I have no specific information on the atomicity of rename
operations, however, I would recommend checking into
the MoveFileEx() API call, which I think may meet your needs.

From the MSDN documentation:
........
dwFlags
[in] Specifies how to move the file. This parameter can
be one or more of the following values.
........
MOVEFILE_WRITE_THROUGH The function does
not return until the file has actually been moved on the disk.
Setting this flag guarantees that a move performed as
a copy and delete operation is flushed to disk before the
function returns. The flush occurs at the end of the copy
operation.

>2. Can I flush a file to disk, synchronously? Can I rename it
>synchronously? One way to queue a request is to flush it to a file,
>and then rename() the file into the destination directory. This
>gives a 100% reliability guarantee, _IF_ the action is synchronous.
>If the call can return success, before the action is taken, then
>a server crash will result in lost requests.


Check into the WriteFile API function. Again, I have no
specific information on it's atomicity.

Bear in mind, the C standard library under Win32 is not
a slightly abstracted version of how the underlying OS
functions, as it is in Unix; it is an abstract layer implemented
largely outside of the native OS operations.

Microsoft also tends to model C standard library function
'implementation defined behavior' around the expectations
of former DOS programmers, rather than Unix behavior.
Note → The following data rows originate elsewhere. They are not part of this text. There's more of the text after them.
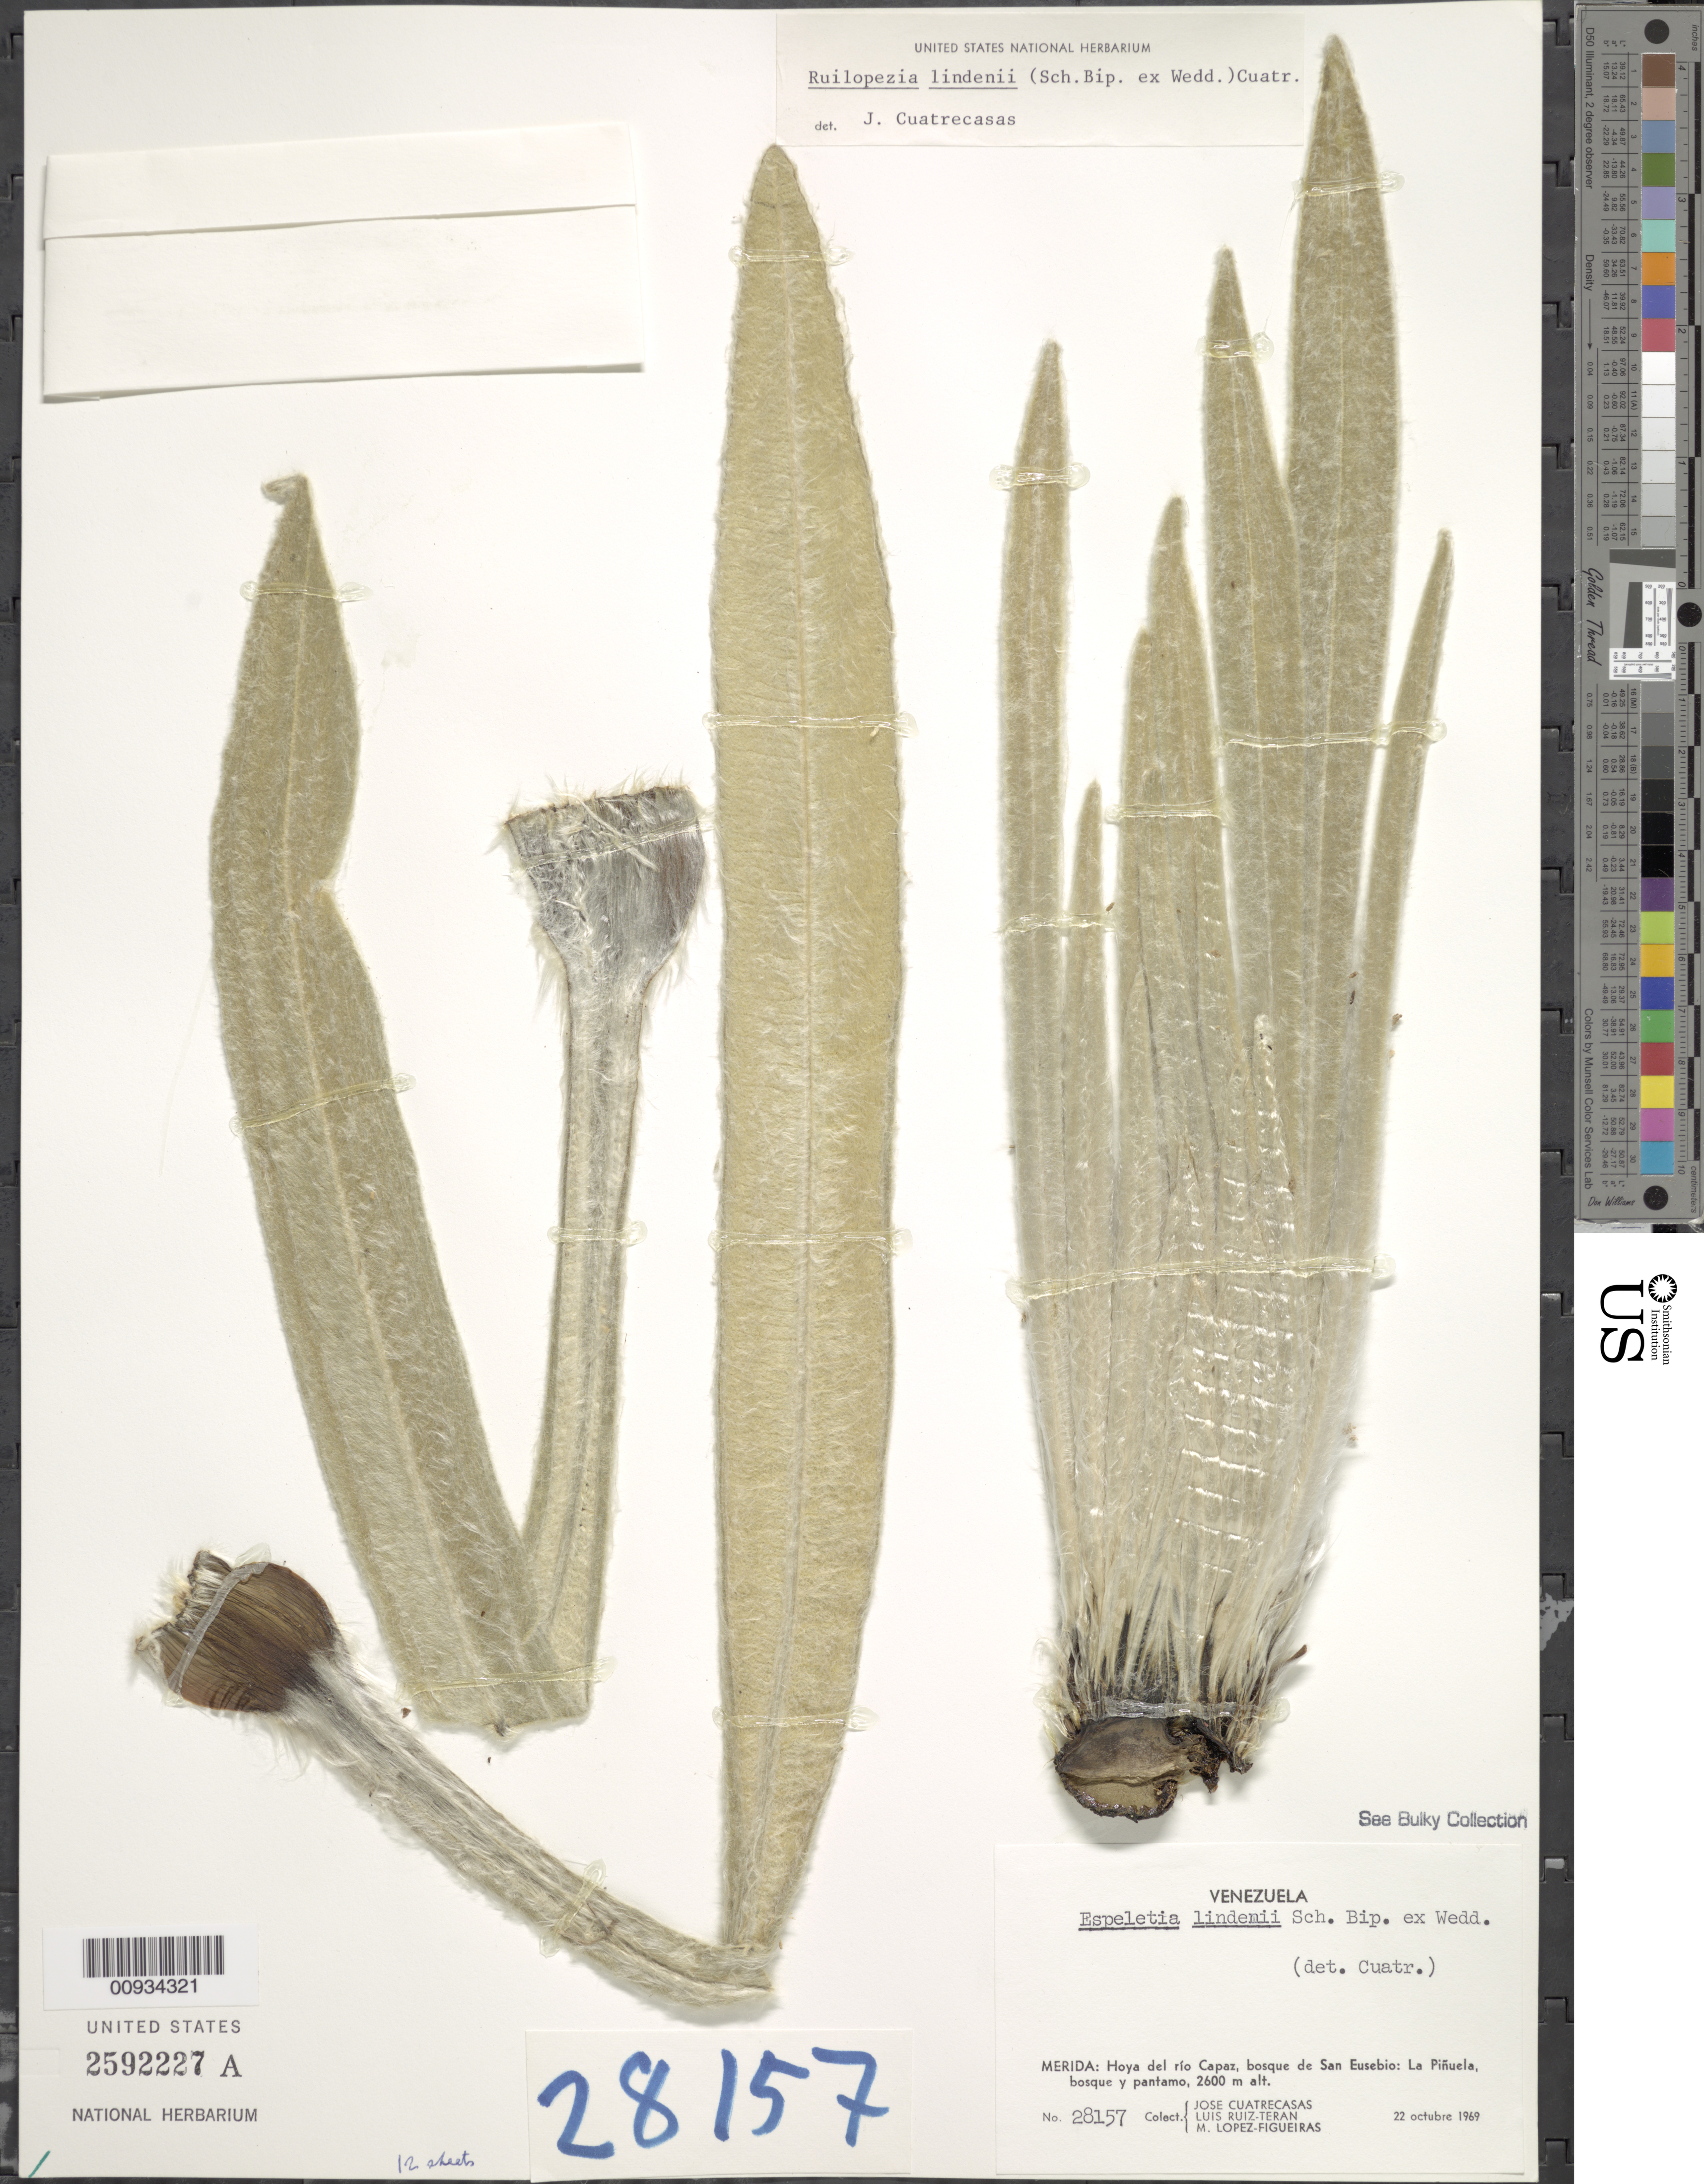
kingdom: Plantae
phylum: Tracheophyta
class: Magnoliopsida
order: Asterales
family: Asteraceae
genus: Ruilopezia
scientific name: Ruilopezia lindenii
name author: (Sch. Bip. ex Wedd.) Cuatrec.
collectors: J. Cuatrecasas, L. Teran & M. López Figueiras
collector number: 28157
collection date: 1969-10-22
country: Venezuela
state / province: Mérida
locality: Hoya del rio Capaz, bosque de San Eusebio, La Pinuela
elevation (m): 2600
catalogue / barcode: US 2592227A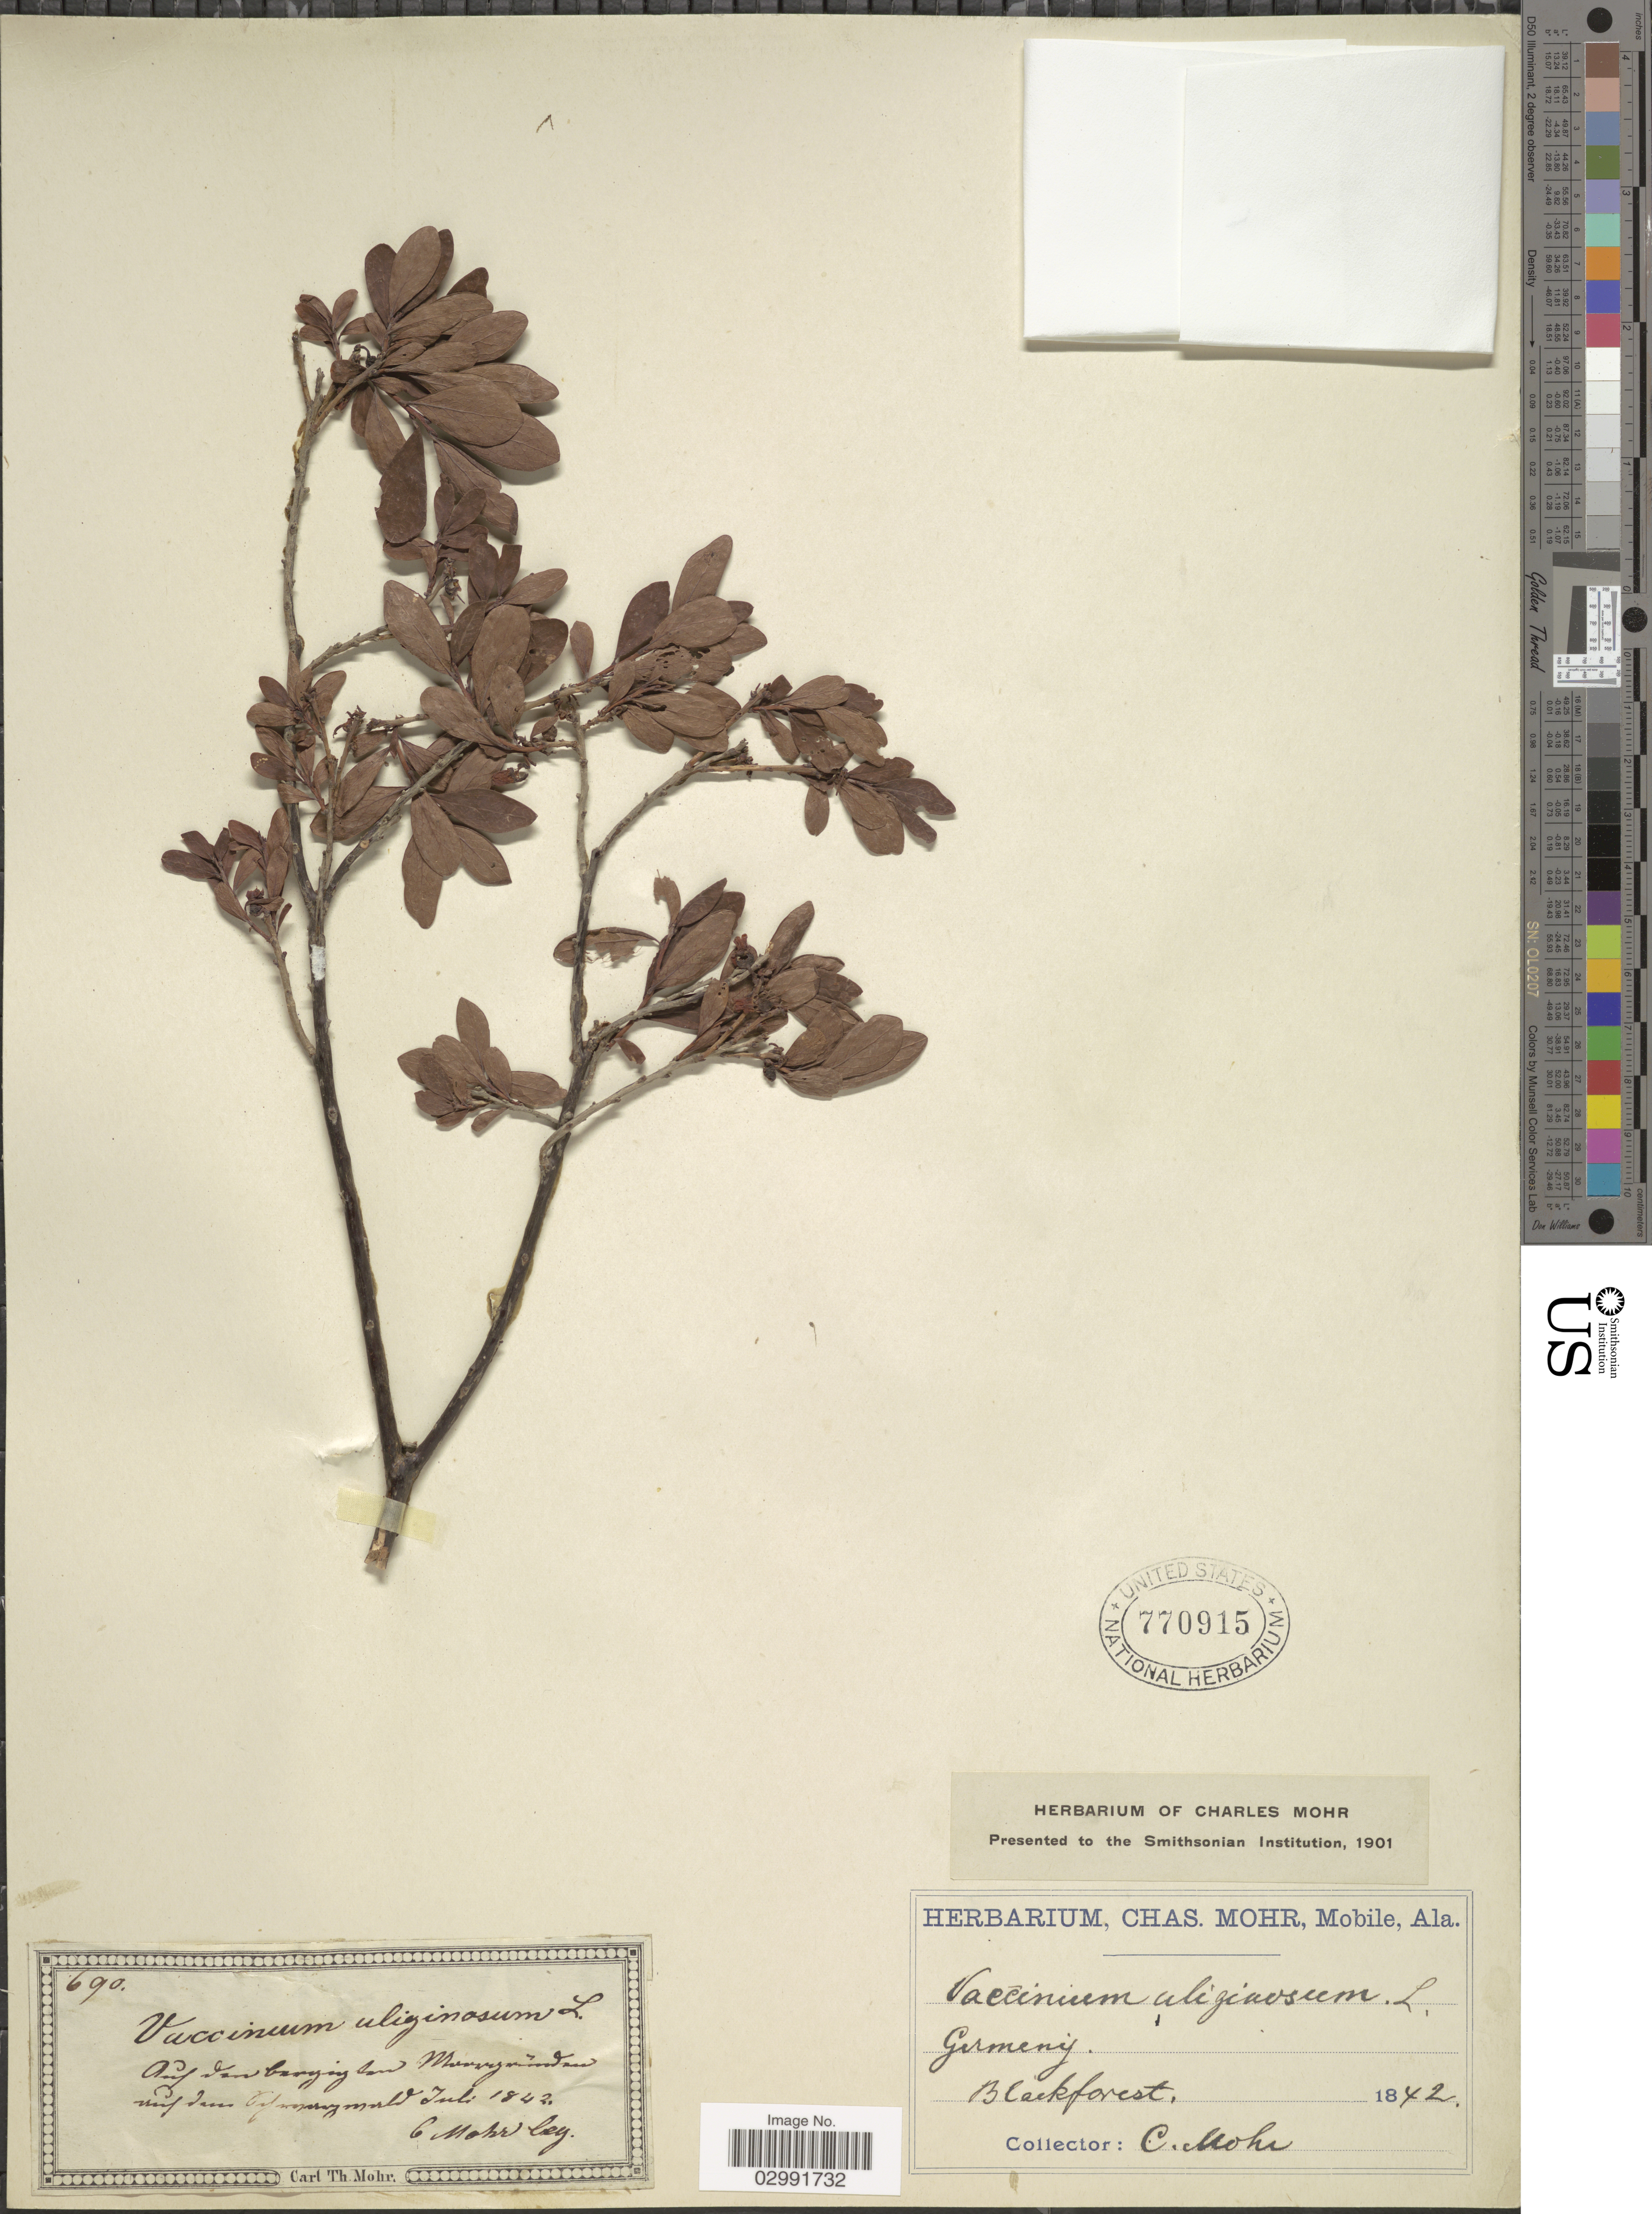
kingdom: Plantae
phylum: Tracheophyta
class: Magnoliopsida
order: Ericales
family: Ericaceae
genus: Vaccinium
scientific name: Vaccinium uliginosum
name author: L.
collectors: Mohr, C. T. (herbarium)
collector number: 690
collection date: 1842-07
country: Germany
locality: Blackforest. Auf den barying [illegible text].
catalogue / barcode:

The behavior of the rename function is an example
of this; perfectly acceptable according to the ANSI/ISO
standard, and at odds with the expectations of Unix
programmers.

By contrast, the Win32 API is a very close approximation
of how Windows is internally designed.

Also, since you need to coordinate 2 or more processes,
check into Windows synchronization objects. Mutexes,
Semaphores, etc., are all built into Windows.